Das Ganze muss jedoch auch von einer anderen Seite, der moralischen Seite, betrachtet werden. Auf naturwissenschaftlicher Ebene lässt sich sagen, unsere Eltern haben uns das Leben geschenkt. Doch auch deren Eltern wurde dieses geschenkt, das heißt, alles hat irgendwo seinen Ursprung. Nach abendländischer Tradition bietet diesen Ursprung Gott, für die Muslime ist es Allah, doch für fast jeden Menschen gibt es irgendeine höhere Macht, die der Grund unser aller Leben, unser Schöpfer, ist. Wie also kann sich die Gesellschaft das Recht rausnehmen, über etwas zu verfügen, was ihr doch gar nicht zusteht, über Leben und Tod zu entscheiden? Ist das nicht anmaßend?

-*-

- Aufgabe
Setze den Text über die Entscheidung über Leben und Tod bitte im Anschluss an seinen letzten Satz fort. Die anschließenden Zeilen haben mit dem Text über die Entscheidung über Leben und Tod nichts zu tun.

- Zeilenauszüge
-*-

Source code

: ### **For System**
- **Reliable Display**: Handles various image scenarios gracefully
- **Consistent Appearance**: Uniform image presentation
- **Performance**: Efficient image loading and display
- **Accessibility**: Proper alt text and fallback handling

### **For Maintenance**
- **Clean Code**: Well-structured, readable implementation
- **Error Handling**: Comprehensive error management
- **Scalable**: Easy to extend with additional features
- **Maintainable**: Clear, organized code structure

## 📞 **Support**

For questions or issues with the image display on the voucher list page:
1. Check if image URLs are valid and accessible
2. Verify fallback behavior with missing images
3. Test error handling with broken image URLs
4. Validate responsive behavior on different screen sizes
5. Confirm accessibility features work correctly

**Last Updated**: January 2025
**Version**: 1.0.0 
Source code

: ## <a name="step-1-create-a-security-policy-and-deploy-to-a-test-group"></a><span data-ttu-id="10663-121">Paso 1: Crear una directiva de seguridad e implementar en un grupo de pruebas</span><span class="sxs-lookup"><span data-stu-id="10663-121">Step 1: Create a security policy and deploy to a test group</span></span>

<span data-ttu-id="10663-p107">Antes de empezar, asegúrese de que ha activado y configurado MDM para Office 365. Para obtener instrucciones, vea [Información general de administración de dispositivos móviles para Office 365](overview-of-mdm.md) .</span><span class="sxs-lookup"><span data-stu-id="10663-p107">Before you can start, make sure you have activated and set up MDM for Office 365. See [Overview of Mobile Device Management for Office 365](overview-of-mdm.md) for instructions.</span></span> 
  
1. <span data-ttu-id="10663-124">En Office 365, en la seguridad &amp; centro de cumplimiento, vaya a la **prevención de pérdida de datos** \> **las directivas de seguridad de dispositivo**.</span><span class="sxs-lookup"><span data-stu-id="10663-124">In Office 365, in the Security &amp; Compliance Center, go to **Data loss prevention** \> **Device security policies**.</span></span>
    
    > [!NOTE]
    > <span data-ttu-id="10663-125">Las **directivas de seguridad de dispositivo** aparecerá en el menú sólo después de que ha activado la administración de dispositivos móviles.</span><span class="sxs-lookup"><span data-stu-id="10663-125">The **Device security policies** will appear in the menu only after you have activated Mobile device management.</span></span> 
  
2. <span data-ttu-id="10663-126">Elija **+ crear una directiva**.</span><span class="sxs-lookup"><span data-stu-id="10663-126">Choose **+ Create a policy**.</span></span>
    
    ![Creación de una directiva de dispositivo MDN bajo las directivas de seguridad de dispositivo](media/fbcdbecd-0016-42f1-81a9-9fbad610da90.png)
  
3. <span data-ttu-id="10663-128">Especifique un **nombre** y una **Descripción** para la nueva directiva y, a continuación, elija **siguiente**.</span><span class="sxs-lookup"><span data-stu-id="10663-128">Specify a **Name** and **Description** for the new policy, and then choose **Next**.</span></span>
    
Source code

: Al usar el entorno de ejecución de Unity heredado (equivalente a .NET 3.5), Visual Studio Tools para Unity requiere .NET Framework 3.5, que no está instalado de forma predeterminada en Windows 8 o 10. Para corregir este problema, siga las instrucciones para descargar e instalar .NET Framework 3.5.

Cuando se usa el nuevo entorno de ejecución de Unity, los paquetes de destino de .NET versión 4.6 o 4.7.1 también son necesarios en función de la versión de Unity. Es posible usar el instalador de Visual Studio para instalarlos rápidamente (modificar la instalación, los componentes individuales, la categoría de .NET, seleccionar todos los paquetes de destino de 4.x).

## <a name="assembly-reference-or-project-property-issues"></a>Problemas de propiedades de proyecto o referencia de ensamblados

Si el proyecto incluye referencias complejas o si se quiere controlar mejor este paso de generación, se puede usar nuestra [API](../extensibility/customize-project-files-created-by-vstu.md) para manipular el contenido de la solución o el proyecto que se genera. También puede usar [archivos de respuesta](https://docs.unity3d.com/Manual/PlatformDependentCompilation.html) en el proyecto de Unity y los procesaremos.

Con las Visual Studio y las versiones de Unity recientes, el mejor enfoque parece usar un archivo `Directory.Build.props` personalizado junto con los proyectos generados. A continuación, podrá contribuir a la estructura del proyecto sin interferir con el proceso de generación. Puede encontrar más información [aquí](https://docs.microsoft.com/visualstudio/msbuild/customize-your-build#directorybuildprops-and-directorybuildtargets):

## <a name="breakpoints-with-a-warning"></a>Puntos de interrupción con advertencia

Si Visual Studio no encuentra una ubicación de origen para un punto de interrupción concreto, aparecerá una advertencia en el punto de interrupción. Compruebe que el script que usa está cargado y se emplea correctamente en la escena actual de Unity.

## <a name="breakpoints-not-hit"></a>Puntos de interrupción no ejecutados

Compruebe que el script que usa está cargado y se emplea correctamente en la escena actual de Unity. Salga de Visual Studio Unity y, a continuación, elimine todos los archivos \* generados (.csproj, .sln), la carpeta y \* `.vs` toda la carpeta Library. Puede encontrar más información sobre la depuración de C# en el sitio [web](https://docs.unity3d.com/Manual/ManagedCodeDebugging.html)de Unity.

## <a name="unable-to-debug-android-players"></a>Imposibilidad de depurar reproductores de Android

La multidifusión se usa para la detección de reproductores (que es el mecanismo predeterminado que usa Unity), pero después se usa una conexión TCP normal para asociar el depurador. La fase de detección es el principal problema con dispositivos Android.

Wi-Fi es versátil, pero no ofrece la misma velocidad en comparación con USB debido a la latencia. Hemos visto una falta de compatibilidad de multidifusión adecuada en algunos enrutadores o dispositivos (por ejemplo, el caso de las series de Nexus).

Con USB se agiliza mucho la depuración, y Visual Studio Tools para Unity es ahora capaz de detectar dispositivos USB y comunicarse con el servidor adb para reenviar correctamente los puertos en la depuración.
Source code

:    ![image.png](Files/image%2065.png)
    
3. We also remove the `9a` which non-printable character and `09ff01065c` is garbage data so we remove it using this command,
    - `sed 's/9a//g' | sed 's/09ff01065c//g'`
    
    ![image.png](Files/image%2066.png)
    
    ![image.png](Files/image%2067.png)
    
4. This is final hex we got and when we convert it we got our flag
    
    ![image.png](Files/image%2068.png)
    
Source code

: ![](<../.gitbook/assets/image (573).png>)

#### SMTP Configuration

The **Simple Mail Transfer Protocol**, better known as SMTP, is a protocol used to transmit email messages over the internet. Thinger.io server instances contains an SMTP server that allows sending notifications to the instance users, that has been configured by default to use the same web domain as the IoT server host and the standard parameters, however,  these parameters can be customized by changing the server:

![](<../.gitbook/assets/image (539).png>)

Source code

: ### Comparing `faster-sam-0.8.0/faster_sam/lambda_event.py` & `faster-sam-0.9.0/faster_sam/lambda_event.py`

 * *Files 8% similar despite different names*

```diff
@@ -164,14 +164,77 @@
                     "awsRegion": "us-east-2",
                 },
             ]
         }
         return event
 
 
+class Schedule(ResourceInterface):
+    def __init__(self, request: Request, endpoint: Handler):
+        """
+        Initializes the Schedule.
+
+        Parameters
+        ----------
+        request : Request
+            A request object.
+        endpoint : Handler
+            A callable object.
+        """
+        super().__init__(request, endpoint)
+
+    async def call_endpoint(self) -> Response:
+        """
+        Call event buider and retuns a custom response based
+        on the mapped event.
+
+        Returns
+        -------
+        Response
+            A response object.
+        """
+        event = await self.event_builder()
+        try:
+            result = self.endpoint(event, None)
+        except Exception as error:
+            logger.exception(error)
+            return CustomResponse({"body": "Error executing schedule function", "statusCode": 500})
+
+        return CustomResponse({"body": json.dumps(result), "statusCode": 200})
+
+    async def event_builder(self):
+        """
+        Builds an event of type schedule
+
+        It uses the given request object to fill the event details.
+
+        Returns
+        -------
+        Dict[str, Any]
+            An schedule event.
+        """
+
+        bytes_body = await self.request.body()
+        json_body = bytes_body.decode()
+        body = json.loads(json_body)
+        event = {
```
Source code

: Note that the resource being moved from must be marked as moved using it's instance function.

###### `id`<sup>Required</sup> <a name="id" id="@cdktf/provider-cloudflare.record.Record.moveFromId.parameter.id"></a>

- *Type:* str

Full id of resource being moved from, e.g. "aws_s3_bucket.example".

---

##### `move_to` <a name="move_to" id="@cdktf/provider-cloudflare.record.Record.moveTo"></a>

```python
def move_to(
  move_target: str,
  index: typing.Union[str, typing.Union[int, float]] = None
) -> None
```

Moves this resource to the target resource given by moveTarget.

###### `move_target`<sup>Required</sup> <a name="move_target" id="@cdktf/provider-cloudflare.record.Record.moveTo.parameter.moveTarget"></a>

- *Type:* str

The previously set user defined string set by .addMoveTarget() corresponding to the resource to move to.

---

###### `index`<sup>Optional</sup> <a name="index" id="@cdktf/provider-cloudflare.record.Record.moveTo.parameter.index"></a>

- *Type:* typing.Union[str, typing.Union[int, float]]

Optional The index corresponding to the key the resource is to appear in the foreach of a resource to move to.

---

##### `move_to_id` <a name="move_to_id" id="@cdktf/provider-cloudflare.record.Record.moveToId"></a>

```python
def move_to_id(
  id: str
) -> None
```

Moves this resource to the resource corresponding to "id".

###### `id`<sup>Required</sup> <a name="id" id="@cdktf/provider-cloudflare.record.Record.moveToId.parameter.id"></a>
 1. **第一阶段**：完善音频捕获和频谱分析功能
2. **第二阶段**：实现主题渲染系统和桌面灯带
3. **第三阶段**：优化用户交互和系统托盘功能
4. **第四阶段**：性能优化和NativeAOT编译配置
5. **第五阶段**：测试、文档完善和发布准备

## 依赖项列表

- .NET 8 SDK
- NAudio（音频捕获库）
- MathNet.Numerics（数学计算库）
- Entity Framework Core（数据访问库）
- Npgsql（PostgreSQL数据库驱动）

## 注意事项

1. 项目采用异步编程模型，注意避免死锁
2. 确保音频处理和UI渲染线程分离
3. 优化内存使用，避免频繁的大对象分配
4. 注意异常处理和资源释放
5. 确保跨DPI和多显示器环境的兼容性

-*-

- Ausgabe
Sollte Sterbehilfe jedoch legalisiert werden, so muss man sich überlegen, wer diesen Schritt ausführt. Eigentlich ist das doch eindeutig. Nur ausgebildetes Fachpersonal mit der Kenntnis, möglichst ohne Schmerzen den schnellen Tod herbeiführen zu können, kommt auch für die Ausführung der Sterbehilfe in Frage. Dieses Fachpersonal können nur Ärztinnen und Ärzte sein. Doch was tut ein Mediziner, bevor er seiner Profession nachgeht? Ähnlich einem Beamten der auf die Verfassung schwört, schwört er einen Eid, einen hippokratischen Eid, der ihn mit seinem Gewissen moralisch bindet, alles erdenkliche in seiner Macht stehende zu tun um Leben zu verlängern, nicht um Leben zu verkürzen. Wie also kann man so einem Menschen zumuten Sterbehilfe zu leisten, etwas zu tun, was er doch gar nicht mit seinem Gewissen vereinbaren kann?

Doch es geht noch weiter: Würde eine Legalisierung der Sterbehilfe nicht zu einem generellen Misstrauen zwischen dem Arzt und seinem Patienten führen? Dem Patienten der mit der Vorstellung in die Arztpraxis geht, dass dort sein Leben verlängert, nicht verkürzt wird? Zwischen eine seit Jahrhunderten währende Vertrauensbasis kann durch eine Legalisierung ein Keil geschoben werden.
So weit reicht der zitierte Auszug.